◆ Task objective ◆
Where does the string "configuration" appear in the records? Copy each line that holds it.

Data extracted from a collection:
##########

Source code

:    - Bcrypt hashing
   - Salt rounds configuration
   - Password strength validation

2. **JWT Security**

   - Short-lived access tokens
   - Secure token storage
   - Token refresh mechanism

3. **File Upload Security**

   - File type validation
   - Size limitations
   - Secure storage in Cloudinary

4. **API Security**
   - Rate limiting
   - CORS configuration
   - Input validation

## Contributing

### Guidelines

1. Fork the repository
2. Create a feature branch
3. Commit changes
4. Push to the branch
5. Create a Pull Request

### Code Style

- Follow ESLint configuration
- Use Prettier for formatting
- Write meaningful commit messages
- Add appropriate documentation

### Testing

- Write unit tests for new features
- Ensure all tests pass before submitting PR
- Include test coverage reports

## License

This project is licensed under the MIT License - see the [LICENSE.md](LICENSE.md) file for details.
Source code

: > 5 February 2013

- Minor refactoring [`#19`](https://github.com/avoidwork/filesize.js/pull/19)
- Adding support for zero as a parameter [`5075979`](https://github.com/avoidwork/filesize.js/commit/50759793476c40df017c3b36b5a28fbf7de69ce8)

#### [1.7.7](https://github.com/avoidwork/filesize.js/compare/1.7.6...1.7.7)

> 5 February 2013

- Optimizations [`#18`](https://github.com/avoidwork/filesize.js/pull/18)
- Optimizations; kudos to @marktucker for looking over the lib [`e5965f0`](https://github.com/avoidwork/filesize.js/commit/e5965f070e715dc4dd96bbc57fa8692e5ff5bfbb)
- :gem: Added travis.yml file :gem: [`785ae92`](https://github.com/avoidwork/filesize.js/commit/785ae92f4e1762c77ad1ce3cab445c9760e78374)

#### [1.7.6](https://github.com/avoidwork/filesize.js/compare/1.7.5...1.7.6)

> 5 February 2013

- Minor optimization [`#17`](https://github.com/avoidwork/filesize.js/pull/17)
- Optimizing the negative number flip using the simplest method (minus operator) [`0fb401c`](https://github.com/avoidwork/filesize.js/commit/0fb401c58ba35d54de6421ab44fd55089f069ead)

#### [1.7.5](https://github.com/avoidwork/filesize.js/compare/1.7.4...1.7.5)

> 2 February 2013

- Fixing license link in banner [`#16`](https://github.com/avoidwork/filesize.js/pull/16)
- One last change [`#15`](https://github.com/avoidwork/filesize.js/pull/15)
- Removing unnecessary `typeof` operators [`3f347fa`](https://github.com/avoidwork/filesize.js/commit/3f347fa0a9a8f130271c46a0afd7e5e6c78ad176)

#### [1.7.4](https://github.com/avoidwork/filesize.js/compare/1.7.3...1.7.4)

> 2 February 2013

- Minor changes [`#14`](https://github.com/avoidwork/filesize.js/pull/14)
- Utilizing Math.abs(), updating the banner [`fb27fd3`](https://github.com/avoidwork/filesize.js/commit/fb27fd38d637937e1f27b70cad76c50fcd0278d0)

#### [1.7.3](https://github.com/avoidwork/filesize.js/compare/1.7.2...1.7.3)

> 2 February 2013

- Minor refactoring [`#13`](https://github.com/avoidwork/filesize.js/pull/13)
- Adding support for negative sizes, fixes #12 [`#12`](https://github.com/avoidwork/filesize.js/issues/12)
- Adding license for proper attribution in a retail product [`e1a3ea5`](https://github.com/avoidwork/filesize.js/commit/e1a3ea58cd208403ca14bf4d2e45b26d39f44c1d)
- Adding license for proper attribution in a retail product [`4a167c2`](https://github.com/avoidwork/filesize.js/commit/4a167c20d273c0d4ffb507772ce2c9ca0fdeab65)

##########

◆ Exercise response ◆
   - Salt rounds configuration
   - CORS configuration
- Follow ESLint configuration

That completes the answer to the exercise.